Now a lot of people have been betting against this company presuming it is just a matter of time before someone like Amazon (AMZN) builds a better mouse trap. Ten percent of the float is sold short. But the company just seems to get stronger and stronger every time a Disney (DIS) or a Viacom (VIAB) or a CBS (CBS) offers something outside the cable universe. It's the millennial TV investment and that's how come it can be up 17 points on a hideous day with better than expected earnings.
Finally there is T-Mobile (TMUS) . This stock has become a common green sighting in a sea of red in part because if the Sprint (S) deal falls apart - remember it is trying to merge with Sprint to have the best 5G network - the thinking is that it will zoom on its own because it is taking so much share.
I think that's true and T-Mobile isn't skipping a beat through the process, something I can't say for Sprint which seems to be a slow motion train wreck during the approval process, or lack of approval process.
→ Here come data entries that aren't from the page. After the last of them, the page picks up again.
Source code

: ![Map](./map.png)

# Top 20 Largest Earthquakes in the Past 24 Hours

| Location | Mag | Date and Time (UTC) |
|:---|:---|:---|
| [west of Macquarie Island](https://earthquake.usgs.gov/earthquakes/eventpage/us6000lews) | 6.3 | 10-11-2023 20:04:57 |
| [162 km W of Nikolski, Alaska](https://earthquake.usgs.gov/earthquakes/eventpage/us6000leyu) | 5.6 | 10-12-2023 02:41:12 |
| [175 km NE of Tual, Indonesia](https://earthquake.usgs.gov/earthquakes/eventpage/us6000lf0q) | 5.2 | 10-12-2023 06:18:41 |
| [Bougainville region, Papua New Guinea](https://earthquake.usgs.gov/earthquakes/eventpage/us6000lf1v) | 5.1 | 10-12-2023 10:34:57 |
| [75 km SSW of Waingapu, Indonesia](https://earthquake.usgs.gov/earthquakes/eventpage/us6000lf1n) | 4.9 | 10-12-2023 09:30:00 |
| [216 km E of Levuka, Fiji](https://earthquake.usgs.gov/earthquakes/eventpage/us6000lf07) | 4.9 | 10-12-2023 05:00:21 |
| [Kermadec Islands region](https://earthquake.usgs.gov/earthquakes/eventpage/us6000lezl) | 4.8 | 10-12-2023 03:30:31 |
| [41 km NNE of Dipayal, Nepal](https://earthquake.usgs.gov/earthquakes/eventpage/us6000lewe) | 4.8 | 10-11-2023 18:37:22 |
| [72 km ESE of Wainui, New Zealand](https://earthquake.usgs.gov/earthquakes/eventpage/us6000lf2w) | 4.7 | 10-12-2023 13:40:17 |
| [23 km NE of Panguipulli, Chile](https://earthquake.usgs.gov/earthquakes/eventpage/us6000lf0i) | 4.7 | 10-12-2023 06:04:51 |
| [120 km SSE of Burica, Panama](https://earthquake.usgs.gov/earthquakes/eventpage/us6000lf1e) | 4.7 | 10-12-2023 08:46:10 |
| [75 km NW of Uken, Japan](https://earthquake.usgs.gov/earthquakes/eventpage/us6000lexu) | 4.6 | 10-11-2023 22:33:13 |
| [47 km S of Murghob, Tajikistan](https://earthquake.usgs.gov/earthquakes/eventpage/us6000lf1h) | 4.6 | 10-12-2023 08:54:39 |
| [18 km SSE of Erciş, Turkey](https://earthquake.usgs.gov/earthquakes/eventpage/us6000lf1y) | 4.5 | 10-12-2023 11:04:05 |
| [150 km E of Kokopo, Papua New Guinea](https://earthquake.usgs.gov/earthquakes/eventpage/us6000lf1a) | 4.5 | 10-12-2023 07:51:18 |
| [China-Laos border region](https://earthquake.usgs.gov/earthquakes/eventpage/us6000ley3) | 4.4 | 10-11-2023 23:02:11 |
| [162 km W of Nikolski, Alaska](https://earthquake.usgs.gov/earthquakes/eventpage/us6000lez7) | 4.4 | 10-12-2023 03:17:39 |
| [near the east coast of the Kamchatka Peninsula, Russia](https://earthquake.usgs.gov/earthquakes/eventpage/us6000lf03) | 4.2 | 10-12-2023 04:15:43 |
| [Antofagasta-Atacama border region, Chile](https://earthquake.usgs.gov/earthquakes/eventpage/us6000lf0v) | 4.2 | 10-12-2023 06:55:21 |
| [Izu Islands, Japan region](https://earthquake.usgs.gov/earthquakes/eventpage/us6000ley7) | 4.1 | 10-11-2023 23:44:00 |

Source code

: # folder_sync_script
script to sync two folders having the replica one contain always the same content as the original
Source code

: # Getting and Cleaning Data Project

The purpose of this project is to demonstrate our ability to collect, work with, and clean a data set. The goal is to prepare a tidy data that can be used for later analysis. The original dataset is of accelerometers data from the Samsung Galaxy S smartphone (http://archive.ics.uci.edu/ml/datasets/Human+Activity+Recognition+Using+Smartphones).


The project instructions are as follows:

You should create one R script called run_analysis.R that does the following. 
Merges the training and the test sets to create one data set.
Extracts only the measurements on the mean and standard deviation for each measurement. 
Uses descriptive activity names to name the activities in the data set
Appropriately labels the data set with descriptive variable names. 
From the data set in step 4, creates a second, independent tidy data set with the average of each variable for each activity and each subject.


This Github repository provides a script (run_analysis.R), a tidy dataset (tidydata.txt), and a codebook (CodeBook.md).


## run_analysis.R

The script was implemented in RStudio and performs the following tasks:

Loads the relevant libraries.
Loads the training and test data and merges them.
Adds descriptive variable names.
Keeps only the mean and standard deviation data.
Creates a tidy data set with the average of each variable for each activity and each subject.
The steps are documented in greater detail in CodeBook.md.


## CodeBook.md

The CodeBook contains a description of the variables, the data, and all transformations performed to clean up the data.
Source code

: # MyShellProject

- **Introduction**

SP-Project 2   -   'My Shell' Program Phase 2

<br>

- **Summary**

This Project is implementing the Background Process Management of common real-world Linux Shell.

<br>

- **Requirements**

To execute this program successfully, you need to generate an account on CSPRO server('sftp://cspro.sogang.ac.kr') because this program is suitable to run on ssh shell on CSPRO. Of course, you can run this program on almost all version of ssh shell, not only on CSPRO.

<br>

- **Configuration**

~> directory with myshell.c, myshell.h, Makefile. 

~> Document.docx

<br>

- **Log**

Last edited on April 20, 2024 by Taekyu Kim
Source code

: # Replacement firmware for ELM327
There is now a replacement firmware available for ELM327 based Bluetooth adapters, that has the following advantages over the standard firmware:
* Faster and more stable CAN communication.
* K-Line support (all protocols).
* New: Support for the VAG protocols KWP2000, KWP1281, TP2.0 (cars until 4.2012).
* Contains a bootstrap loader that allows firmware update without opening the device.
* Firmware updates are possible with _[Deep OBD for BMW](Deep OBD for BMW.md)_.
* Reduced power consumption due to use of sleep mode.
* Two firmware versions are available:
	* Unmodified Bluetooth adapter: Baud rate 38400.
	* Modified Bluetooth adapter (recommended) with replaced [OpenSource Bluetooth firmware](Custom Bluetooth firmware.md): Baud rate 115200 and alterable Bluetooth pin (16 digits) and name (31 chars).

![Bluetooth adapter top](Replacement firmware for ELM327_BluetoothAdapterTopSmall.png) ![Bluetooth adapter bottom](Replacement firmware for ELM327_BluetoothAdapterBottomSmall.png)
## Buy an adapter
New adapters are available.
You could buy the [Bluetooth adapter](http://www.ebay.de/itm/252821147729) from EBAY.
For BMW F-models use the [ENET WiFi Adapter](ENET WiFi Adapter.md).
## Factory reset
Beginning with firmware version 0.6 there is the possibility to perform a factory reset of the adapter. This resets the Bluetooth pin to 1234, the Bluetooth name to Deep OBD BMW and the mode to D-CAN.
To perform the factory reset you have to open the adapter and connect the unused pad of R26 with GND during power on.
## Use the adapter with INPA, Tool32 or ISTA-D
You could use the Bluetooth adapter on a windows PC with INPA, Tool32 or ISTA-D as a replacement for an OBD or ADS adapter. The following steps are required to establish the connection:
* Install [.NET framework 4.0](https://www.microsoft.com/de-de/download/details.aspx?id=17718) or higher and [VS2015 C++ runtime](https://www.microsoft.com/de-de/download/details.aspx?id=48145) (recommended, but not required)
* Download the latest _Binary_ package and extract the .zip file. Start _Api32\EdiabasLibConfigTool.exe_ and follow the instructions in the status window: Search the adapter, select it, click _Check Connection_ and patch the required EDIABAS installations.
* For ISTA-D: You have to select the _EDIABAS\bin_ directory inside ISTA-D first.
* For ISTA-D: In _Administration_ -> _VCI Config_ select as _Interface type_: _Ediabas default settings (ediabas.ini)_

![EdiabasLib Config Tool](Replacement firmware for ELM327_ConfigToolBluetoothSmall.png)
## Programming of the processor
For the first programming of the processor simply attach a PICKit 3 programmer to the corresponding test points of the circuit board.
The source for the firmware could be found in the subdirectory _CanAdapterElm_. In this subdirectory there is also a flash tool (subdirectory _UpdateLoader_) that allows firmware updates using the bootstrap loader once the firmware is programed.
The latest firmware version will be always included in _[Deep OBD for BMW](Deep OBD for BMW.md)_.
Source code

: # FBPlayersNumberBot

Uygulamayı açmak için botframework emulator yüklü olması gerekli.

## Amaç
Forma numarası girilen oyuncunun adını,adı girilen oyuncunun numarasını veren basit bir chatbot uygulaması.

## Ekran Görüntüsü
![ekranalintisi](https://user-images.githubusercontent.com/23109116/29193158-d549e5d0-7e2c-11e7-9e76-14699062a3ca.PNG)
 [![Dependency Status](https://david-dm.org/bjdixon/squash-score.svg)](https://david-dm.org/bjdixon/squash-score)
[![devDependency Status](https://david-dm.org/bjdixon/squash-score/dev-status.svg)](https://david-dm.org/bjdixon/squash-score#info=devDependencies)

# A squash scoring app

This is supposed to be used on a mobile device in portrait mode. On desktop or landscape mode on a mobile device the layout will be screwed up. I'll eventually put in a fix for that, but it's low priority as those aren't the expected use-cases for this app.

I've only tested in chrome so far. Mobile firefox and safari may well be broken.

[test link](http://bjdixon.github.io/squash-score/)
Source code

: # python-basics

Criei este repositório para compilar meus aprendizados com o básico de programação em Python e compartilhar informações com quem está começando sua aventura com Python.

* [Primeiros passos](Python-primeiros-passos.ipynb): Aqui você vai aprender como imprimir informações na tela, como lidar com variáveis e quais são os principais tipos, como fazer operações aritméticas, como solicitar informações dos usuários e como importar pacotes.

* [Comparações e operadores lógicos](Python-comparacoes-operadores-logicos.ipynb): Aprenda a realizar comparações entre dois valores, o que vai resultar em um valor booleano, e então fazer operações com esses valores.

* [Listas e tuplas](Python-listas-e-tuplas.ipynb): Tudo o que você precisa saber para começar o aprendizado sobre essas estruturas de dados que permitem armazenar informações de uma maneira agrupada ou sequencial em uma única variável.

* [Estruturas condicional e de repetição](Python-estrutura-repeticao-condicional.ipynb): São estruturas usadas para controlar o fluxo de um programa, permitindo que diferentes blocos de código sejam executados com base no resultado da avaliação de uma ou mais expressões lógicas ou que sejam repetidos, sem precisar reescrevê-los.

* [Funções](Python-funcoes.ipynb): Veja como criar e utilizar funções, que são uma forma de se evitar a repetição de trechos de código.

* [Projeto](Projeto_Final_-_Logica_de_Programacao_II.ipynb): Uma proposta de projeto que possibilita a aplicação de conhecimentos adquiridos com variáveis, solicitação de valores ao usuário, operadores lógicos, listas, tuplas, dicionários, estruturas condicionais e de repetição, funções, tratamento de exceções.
Now you know I favor index funds as the best way to invest, specifically, and S&P index fund. I will never waver from that. But once you have built a nice index nest egg I think it is vital that you learn how to buy a stock and how to buy one when the stock market is down. Sometimes you have to start from the bottom up and search for great investments that you think will withstand a downturn.
Otherwise you can let the market tell you what 's worth examining. That's what ServiceNow, Workday, Splunk, Roku and T-Mobile are telling you what to do.
Now we know the proximate causes of hell week. You have had heard them ad nausea: the tariff increases scheduled for midnight and the humongous deal for the money-losing Uber. What's great about this self-servicing list? If you can survive hell week you can pretty much survive anything and that's just what these stocks did.